Oursin violet (murasaki uni) et oursin vert (bafun uni), reconnus pour leur texture fondante et leur goût subtil.
Queue de baleine Sei, une chair interdite à l’import dans de nombreux pays, rare même au Japon.
Crabe poilu, crevettes tigrées, anguille de mer et congre — chacun préparé selon des méthodes ancestrales, parfois avec fermentation ou fumage délicat.
Truffe noire, abalone vapeur, oboro, et shinko (jeune alose d’été), ingrédient saisonnier hautement recherché.
Chaque pièce est posée sur un riz élaboré à partir de variétés nobles d’Akita et Yamagata, assaisonné avec des vinaigres vieillis, dans le respect du style edomae. Des feuilles d’or comestibles viennent parfaire cette œuvre d’art éphémère.
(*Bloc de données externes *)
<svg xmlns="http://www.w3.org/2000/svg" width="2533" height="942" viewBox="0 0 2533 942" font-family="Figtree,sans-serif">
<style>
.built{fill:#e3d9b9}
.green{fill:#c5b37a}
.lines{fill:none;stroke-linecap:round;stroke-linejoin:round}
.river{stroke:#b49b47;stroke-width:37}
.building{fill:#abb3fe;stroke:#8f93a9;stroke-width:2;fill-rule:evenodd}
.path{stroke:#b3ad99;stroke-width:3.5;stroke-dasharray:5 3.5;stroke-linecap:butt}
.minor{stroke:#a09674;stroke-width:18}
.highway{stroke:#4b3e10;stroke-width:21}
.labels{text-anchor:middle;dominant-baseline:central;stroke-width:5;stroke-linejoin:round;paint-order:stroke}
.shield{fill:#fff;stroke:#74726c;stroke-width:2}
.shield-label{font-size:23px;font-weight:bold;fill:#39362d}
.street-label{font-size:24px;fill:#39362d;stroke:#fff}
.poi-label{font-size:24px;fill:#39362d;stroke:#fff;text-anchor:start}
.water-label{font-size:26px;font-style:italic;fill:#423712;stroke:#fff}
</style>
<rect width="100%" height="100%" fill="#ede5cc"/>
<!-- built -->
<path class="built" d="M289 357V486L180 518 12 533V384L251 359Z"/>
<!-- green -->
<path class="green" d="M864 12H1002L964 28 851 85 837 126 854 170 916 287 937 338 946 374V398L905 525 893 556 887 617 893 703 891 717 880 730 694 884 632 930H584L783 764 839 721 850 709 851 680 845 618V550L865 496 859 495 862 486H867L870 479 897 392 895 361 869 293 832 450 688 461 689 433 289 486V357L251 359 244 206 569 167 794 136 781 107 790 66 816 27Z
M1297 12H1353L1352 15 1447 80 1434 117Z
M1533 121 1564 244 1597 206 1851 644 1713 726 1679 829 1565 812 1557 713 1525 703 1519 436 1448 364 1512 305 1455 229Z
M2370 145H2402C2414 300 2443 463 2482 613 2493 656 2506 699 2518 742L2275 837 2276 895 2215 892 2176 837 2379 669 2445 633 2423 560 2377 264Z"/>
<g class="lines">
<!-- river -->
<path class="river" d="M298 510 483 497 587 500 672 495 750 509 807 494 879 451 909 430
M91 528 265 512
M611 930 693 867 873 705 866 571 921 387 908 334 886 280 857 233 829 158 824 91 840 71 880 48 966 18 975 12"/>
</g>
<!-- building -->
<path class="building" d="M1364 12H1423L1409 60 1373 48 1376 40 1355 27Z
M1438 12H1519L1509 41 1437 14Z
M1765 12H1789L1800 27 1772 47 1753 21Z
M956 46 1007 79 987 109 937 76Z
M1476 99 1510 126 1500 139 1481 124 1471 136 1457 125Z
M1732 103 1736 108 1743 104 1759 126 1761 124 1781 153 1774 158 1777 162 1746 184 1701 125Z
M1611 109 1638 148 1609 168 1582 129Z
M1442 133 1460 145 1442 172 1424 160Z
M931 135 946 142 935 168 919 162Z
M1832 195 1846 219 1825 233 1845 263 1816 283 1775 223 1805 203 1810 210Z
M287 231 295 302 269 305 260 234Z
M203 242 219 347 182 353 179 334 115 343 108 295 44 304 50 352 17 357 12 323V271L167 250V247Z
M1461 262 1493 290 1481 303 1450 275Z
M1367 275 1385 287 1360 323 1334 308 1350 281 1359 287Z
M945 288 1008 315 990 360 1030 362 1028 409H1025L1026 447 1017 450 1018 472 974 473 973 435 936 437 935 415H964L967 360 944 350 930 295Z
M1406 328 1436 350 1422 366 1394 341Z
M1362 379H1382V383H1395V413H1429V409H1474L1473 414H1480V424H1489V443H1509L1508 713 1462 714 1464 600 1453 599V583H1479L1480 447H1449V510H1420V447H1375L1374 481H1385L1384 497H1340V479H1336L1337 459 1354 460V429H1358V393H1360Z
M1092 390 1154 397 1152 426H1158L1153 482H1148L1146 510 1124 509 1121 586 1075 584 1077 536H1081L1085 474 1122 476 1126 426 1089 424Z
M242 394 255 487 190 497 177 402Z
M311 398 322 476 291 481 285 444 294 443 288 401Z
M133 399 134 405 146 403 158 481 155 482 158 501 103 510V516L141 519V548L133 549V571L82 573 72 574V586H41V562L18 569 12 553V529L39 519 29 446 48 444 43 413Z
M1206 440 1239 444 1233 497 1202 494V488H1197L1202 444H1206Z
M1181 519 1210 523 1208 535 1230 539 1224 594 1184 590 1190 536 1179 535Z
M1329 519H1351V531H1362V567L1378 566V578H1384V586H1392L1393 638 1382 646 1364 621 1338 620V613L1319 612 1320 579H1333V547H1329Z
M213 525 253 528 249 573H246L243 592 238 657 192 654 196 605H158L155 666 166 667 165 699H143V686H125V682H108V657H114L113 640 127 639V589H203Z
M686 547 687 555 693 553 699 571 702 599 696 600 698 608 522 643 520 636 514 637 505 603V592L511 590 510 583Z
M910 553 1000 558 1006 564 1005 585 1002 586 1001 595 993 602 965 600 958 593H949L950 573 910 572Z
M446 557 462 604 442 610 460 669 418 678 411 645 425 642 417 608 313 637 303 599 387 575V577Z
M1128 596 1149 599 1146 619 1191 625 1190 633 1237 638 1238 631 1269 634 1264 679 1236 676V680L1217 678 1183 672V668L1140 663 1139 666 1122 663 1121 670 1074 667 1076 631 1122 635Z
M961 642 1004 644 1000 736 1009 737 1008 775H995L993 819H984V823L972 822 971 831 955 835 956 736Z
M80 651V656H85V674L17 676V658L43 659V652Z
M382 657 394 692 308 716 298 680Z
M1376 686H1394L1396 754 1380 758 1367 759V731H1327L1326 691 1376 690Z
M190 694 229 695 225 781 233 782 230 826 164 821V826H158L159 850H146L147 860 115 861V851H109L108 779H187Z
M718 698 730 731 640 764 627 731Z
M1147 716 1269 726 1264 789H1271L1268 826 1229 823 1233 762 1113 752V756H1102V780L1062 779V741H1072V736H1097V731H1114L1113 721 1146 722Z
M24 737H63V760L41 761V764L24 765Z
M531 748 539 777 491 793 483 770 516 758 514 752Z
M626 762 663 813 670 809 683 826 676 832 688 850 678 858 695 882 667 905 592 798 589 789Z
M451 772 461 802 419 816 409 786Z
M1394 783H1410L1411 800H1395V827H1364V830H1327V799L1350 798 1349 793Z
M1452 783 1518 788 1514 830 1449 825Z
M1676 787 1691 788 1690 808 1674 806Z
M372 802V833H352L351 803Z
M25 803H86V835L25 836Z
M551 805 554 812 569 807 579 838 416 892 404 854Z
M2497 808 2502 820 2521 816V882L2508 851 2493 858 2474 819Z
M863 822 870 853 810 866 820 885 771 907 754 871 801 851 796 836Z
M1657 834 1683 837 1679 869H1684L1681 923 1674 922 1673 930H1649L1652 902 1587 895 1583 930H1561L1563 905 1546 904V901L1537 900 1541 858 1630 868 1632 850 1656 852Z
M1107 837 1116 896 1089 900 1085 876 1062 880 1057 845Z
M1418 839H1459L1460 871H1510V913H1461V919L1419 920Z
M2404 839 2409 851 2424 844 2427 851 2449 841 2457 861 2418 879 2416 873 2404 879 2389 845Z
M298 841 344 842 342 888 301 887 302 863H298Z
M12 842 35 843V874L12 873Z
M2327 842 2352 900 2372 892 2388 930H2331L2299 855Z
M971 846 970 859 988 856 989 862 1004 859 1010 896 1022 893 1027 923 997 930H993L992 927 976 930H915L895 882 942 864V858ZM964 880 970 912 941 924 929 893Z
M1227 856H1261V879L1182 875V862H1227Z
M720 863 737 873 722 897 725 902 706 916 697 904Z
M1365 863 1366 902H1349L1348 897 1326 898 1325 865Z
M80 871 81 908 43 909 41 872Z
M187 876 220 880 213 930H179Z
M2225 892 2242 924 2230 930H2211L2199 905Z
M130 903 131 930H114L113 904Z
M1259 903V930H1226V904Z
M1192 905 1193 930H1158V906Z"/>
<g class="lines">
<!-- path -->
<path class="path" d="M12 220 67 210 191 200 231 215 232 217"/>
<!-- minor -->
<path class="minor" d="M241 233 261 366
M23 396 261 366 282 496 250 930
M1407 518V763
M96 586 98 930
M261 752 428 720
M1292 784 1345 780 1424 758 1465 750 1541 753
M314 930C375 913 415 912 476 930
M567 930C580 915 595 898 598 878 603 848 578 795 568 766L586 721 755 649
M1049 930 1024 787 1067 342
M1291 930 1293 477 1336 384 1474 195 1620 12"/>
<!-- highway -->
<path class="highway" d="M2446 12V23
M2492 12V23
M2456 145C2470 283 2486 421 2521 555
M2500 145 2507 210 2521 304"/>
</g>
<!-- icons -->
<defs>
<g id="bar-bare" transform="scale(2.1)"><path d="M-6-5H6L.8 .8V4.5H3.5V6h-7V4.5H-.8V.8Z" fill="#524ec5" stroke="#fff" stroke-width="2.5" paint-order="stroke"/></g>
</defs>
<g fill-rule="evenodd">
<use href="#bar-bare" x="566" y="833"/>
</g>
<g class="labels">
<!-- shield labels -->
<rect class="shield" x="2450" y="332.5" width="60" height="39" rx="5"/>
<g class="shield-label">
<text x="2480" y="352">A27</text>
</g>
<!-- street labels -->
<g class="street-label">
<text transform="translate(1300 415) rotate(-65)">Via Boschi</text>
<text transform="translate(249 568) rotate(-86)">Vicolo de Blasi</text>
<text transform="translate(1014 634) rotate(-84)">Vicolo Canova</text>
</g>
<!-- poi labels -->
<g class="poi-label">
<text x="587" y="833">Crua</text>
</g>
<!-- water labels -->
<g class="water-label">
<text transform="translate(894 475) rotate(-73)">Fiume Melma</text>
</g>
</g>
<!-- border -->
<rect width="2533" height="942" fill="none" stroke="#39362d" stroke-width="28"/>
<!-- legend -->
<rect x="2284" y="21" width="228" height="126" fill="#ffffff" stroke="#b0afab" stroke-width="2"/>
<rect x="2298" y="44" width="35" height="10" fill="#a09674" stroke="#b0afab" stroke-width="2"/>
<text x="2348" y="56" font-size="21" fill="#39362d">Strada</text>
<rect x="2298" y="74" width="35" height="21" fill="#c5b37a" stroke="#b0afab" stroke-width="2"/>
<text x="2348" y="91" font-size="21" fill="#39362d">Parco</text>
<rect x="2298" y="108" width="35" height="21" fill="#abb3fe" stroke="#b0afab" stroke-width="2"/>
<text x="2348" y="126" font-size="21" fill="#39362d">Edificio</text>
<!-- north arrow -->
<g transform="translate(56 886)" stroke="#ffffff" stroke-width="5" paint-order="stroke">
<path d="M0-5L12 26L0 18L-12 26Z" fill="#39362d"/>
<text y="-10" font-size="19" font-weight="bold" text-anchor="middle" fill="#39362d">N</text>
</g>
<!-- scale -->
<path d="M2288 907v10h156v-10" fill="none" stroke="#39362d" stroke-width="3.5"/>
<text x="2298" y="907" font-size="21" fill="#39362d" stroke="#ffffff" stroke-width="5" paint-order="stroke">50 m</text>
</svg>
Ce menu est bien plus qu’un luxe ostentatoire : il incarne la quintessence de la cuisine washoku, patrimoine culturel immatériel de l’humanité selon l’UNESCO. Le respect de la saison, l’équilibre des textures, l’esthétique de la présentation, la chaleur du service personnalisé — tout concourt à faire du « Kiwami Omakase » une célébration de l’hospitalité japonaise.
Un record qui fascine
Le Guinness World Records a officiellement reconnu le « Kiwami Omakase » comme le sushi le plus cher du monde le 25 juillet 2023. Ce record détrône une précédente création de luxe signée Angelito Araneta Jr., un chef philippin qui avait en 2010 imaginé des nigiris sertis de diamants et enveloppés de feuilles d’or 24 carats.
Mais à la différence de ces sushis « bijoux », le « Kiwami Omakase » se distingue par la sincérité de sa démarche : ici, le prix ne paie pas l’apparence, mais le contenu, le geste, le silence, l’instant. Le sushi le plus cher du monde n’est pas une démonstration de richesse, mais un hommage à la nature, au temps et à l’humilité de l’art culinaire japonais. Une bouchée de beauté… à savourer avec révérence.
Dans un monde où la vitesse domine, le sushi reste une ode à la lenteur maîtrisée, à la beauté du détail. Qu’il soit dégusté dans une échoppe de rue à Osaka ou dans un restaurant étoilé à Paris, le sushi nous rappelle que la perfection peut tenir dans une bouchée, et que le savoir-faire d’un maître sushi requiert une vie de dévouement.